Exercise instructions –
Your task is to copy every line of the entries that contains "como".

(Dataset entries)
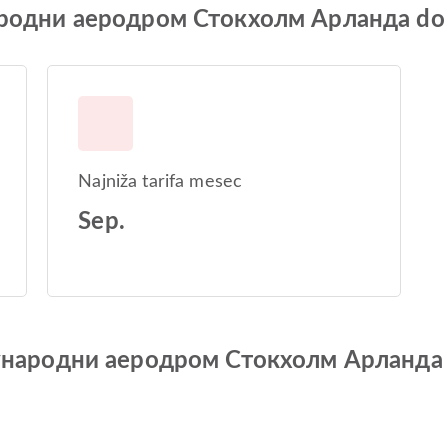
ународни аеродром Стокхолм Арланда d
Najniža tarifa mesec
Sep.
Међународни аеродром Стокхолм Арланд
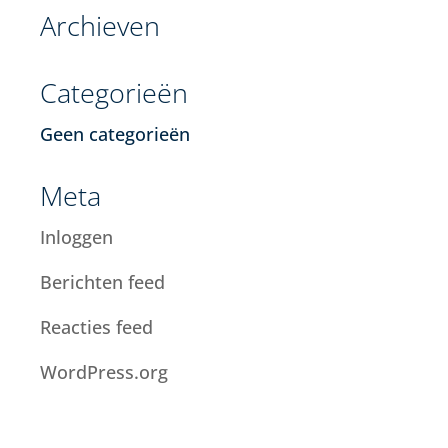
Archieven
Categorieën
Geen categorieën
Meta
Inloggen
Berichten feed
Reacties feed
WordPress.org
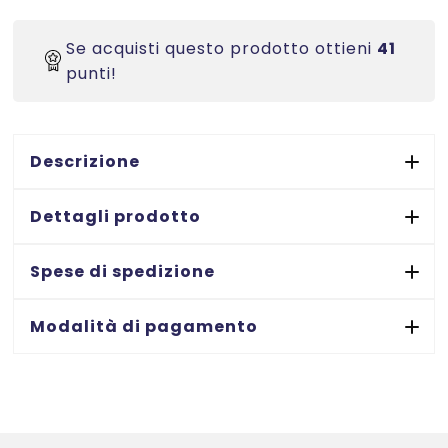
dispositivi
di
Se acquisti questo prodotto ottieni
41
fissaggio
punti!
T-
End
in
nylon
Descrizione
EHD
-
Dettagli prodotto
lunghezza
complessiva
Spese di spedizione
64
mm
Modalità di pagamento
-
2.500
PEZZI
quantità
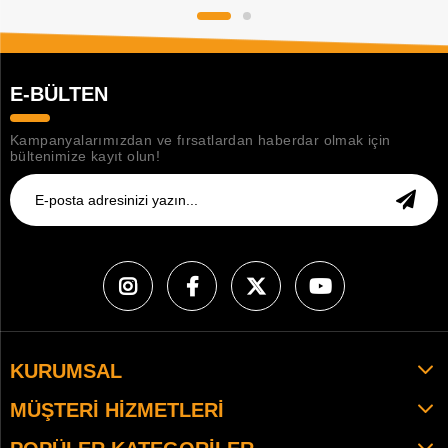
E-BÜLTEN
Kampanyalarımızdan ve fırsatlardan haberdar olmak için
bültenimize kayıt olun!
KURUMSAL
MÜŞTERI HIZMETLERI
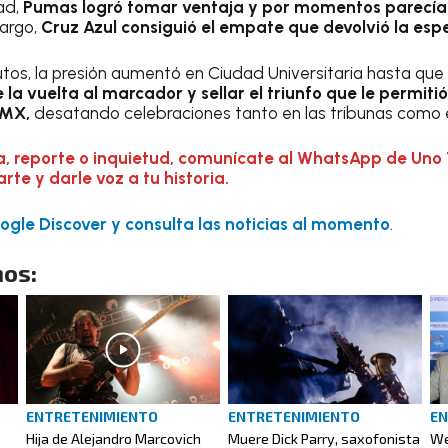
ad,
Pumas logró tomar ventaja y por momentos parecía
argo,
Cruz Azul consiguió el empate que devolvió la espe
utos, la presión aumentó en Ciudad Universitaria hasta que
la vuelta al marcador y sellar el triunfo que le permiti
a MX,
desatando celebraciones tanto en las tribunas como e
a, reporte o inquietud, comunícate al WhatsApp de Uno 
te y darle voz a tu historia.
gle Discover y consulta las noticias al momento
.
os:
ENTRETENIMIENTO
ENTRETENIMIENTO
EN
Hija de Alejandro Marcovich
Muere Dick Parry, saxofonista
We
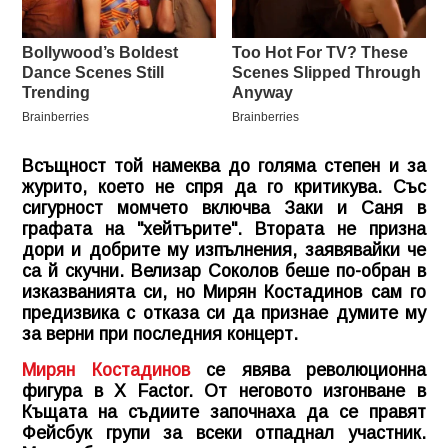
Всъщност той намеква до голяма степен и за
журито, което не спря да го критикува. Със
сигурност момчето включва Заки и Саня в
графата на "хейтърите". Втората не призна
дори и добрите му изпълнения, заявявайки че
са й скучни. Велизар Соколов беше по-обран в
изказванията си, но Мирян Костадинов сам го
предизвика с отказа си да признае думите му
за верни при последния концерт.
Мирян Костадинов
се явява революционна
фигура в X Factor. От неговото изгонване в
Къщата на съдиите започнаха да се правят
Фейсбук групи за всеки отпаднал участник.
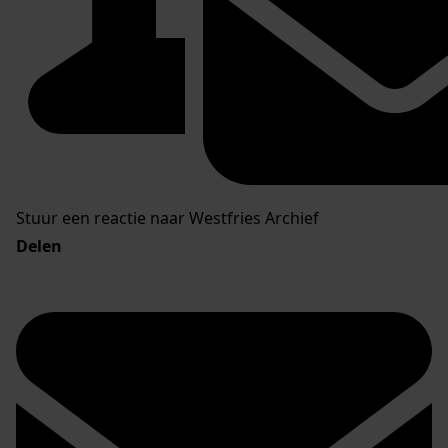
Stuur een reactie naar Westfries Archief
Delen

==

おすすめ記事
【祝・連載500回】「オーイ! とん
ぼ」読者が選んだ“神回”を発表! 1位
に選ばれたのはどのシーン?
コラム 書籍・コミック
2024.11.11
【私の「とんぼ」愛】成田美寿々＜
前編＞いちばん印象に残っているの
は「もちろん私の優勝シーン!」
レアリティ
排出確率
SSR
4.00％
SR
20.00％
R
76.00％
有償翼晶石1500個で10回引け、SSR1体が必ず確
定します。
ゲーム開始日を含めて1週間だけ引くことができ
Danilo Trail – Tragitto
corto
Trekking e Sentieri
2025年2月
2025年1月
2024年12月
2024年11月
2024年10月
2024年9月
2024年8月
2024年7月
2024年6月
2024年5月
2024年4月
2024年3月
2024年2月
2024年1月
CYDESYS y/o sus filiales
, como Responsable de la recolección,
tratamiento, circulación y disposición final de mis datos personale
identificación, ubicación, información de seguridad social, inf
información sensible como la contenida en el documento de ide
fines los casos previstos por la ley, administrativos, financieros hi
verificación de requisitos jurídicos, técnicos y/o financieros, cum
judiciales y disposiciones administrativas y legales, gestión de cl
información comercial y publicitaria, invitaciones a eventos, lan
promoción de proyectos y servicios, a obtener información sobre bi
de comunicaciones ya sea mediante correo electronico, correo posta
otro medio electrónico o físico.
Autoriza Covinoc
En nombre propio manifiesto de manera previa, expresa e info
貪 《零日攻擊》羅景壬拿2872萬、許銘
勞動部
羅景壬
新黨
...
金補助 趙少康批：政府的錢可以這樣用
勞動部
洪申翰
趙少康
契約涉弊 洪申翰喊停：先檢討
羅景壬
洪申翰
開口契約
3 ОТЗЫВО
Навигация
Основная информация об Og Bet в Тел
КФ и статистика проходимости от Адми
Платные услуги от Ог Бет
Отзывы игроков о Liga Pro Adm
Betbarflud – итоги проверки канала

Reply to the task –
desatando celebraciones tanto en las tribunas como e
, como Responsable de la recolección,
información sensible como la contenida en el documento de ide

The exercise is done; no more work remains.